What to Do About the Keto Flu
Dealing with ketosis adaptation symptoms?
Many people have been drawn to the keto diet as a natural weight loss solution. We’ve talked about keto before, it’s the low carb, high fat, moderate protein diet. So far, the evidence says it works for weight loss in the short term, but the jury’s still out on keto’s long term effects.
Some folks have reported a number of undesirable side effects when first beginning the keto diet, called “keto flu” by those in the diet community. While it’s not as severe as its name might lead you to think, it can certainly be annoying. Wondering what to do about the keto flu? We looked into it so we could tell you!
What is the keto flu?
As your body switches from burning glucose to burning fat as an energy source, you enter the metabolic state known as ketosis. As you are cutting out most if not all carbs, your cells and organs may experience “withdrawal” from carbs. The keto flu is a common name for these “carb withdrawal symptoms” that may appear 2-7 days after starting keto.
What are the symptoms of the keto flu?
Symptoms include nausea, constipation, headaches, foggy brain, irritability, fatigue, and sugar cravings. These side effects vary person to person in severity and length, though they usually only last around a week. Some people starting the keto diet may never experience the keto flu, while others may have acute symptoms. Every body is different!
While the keto flu still hasn’t been recognized by scientific study, it’s a very popular topic within the health and diet communities. We do know that ketosis is a very real process that occurs in starvation, fasting, and low-carb diets, but its side effects have only been recorded anecdotally.
What causes keto flu?
While we're still not sure what exactly causes keto flu symptoms, there are a number of theories:
- Carb withdrawal
- Sugar/processed food withdrawal
- Lower blood sugar levels
- Electrolyte depletion
- Changes in hormone levels
What to do for the keto flu:
Soft exercise: You don’t need to overdo it at the gym while practicing the keto diet, but light exercise is a great way to mitigate some of the physical adaptation symptoms of ketosis. Opt for low-intensity exercises like walking, swimming, or yoga to boost your energy levels and relax your muscles.
Hydrate: Switching over to ketosis means you’re going to be pumping a lot more salt and water through your kidneys. As such, dehydration is responsible for a lot of the symptoms often attributed to keto flu. Make sure to drink water at regular intervals or whenever you feel thirsty. You’ll also be passing a lot of electrolytes and other salts, so don’t forget to replenish those as well to avoid cramps.

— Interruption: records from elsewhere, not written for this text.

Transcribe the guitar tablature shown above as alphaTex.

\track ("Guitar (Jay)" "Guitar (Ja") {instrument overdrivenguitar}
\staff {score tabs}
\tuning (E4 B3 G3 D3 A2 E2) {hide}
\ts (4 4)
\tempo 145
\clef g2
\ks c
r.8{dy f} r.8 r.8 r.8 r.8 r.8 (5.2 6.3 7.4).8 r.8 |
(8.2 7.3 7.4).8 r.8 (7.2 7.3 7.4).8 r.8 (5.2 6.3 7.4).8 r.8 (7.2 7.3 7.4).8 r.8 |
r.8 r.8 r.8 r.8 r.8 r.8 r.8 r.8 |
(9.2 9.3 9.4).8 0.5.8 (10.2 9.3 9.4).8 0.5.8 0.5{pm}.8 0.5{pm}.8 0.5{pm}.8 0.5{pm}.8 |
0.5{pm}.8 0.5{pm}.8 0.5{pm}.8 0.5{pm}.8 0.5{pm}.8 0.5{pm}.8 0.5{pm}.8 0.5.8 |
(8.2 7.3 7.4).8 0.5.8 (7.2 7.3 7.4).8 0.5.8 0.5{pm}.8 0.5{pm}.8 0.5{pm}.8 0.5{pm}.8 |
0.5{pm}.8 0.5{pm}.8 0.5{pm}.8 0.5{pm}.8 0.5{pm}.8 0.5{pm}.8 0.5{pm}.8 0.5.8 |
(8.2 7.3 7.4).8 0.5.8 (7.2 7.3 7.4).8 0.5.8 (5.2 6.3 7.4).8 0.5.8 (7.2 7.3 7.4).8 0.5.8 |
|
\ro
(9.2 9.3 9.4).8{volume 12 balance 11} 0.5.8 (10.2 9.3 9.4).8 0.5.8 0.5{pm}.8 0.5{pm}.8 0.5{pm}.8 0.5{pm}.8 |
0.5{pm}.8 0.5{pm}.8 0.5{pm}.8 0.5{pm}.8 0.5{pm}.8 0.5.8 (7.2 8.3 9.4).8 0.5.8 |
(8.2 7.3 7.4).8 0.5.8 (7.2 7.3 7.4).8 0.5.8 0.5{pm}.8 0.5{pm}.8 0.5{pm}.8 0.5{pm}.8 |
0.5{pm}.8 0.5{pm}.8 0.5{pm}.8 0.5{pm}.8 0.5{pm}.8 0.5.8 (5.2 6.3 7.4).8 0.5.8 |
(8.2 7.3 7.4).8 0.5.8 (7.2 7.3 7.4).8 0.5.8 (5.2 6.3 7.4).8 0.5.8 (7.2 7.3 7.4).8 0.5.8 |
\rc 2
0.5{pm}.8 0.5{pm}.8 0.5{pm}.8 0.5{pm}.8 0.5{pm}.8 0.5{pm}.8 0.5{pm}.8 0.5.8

Eat a lot of healthy fats: One of the pillars of the keto diet is replacing carb intake with fat consumption. When your body is in or entering ketosis, fat becomes your main caloric fuel source. Without enough calories, you may experience more symptoms of “keto flu.”
Sleep hygiene: Our rest is delicate and crucial to our wellbeing. Switching up your diet can affect your sleep patterns, so make sure to support healthy sleep in other ways. Wake up and go to bed at the same time each day, avoid tv or phones for one hour before sleep, and minimize ambient light.
Don’t waste money on supplements: there are plenty of products promising to mitigate or eliminate ketosis adaptation symptoms. None are approved by the FDA, and you’ll be much better off taking care of your health naturally through proper exercise, sleep, and diet.
The keto flu is a collection of symptoms that may occur during the early stages of ketosis adaptation. These common side effects include nausea, headaches, lethargy, diarrhea, and sugar cravings. They aren’t debilitating, however, and can be reduced with proper sleep, hydration, and light exercise.
The keto diet isn’t for everyone, and it’s important to know what you’re getting into before starting keto. Don’t forget to talk to a doctor before you start any new diet, or if you experience severe/prolonged side effects from a diet.